Before doing any work with text, we need to load it into our tool and preprocess it. Text can be very messy and that doesn't work well with machine learning algorithms.  My favorite tool for doing any sort of machine learning or data science is Knime. It’s a free, visual workflow based analytics tool that has a wide variety of machine learning algorithms built-in, or available via extensions.

Here’s what the overall workflow looks like.

First we get all the product descriptions from the database and combine all the different text fields, like product name, overview and product description into a single column, convert them to documents (a native data structure Knime uses to work with text) and then apply standard NLP preprocessing steps. Next we calculate the frequency score, choose the top 10 tags based on this frequency score and output the result.

On the final step we group all the tags by product code into a comma separated list ready for deployment. We can also deliver the results into a table which then can be used further.

Here’s what the final result looks like

Pretty interesting right?

Ok let's dive a little deeper and see what's really happening. Here's a detailed look at the NLP preprocessing steps:

Since text in general tends to be pretty messy, we want to clean it up as much as possible by making all the words lowercase and removing all extraneous characters, like HTML tags, punctuation, numbers and any other weird characters like spaces, tabs, etc. This will drastically improve our results.

Continuing the preprocessing further we remove all the words with 3 or fewer letters like I, and, in, on, me, etc. These words are very frequent and they don't make for good tags.

Next we remove what are known as "stop words." These are also words we don't want to count as tags which appear frequently on the description, like for example tour, guide, lunch, dinner, drive, etc. This is a custom list that can be modified as needed.

Next we lemmatize all the words. This means we turn any plural nouns into their singular form; we take different forms of a word, such as organize, organizes, and organizing and make them all the same word organize.

We're finally done with preprocessing so now we can do the most important step, which is to calculate the term frequency score which we'll use for choosing our top 10 terms.

This score is known as TF-IDF which stands for term frequency, inverse document frequency. It's basically a count of how many times a word appears in a single product description multiplied by the inverse of how many times it appears across all the product descriptions in our list.

It strikes the right balance between the most frequent but not important terms and the less frequent but very important ones. It’s used extensively in NLP applications. The row filter further removes words that appear in fewer than 5% and more than 50% of the documents, to further limit our list of tags. These parameters are adjustable.

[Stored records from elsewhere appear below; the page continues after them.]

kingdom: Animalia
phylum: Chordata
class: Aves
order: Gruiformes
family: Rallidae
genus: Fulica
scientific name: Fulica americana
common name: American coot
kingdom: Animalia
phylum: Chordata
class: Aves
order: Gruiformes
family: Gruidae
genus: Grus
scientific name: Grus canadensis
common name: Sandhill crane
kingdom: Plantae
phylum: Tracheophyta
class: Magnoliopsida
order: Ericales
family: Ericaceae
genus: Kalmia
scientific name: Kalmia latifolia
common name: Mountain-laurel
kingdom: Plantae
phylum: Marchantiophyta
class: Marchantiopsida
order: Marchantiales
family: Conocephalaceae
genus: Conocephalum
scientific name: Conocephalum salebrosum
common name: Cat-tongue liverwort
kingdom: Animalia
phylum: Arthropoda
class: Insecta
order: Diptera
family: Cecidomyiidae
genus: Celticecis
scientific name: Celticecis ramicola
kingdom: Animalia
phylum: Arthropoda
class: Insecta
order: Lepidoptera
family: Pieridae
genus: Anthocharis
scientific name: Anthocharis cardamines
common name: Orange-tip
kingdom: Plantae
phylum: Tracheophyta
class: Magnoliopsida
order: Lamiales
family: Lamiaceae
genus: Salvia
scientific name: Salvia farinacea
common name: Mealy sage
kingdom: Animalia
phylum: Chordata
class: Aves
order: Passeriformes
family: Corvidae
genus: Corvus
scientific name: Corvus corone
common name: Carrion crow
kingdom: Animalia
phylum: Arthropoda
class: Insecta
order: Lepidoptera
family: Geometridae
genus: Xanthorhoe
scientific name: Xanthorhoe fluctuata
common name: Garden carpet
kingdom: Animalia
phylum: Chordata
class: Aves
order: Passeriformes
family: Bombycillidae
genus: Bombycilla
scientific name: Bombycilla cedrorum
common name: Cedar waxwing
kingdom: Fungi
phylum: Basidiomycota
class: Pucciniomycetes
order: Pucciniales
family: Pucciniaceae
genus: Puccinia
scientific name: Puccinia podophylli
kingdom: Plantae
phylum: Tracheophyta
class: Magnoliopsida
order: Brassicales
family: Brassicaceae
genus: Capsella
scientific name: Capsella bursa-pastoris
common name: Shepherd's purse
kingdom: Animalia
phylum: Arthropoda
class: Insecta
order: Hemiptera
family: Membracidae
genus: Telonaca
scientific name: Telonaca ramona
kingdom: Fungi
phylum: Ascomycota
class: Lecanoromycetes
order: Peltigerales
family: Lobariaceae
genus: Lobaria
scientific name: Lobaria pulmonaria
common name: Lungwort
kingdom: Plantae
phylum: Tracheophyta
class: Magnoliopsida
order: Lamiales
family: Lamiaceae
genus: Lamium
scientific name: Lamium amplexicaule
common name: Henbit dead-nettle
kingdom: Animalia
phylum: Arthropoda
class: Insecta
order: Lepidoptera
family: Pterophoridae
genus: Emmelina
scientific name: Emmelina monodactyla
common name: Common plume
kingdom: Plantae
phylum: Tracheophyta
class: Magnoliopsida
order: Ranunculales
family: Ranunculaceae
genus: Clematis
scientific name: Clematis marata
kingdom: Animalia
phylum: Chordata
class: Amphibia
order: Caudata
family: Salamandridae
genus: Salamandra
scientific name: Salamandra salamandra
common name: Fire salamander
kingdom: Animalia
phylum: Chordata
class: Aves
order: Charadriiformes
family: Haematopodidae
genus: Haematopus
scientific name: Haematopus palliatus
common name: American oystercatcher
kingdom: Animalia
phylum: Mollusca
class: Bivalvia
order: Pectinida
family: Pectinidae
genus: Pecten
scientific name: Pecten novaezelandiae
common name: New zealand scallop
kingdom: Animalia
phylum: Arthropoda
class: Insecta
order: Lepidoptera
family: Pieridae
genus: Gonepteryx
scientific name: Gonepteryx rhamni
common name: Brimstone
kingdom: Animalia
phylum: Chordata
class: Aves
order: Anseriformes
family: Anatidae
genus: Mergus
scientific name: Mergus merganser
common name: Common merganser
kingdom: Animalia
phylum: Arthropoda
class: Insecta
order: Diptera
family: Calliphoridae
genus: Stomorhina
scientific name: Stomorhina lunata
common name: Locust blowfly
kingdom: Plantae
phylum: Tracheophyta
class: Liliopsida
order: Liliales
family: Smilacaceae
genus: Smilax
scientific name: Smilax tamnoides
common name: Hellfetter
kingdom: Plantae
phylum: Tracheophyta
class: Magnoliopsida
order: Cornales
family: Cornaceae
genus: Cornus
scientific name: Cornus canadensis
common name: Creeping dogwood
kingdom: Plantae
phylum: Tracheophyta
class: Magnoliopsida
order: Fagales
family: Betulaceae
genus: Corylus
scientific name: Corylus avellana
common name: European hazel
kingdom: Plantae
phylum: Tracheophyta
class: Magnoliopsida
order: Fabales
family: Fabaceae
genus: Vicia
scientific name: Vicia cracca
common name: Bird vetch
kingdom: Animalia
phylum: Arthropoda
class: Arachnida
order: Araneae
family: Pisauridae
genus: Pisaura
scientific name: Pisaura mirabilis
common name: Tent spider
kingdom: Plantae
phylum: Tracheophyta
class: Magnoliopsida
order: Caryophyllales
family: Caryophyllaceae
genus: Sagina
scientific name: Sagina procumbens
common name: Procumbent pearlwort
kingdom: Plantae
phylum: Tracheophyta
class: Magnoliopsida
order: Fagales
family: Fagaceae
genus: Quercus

Next we generate a rank by sorting the keywords in descending order by the TF-IDF score so that the rank 1 has the highest TF-IDF score word for each product and we select the top 10

Alternative Approaches

Using the TF-IDF score is not the only method for generating keywords. Knime also has a couple of other algorithms (nodes) you can try, the Keygraph Keyword Extractor and the Chi Square Keyword Extractor. Both of these return similar results but they're not as adjustable as the TF-IDF method or as easy to explain.

Unexpected Results

Here's the mockup I used in my presentation with the tags generated from the workflow above then manually hard-coded into the static HTML of the product description page. As you can see the tags are not too bad. Ideally the tags will come from the database and be made clickable so you can easily find more related products and navigate the site more organically, but this was a two-day hackathon and the proof of concept was sufficient.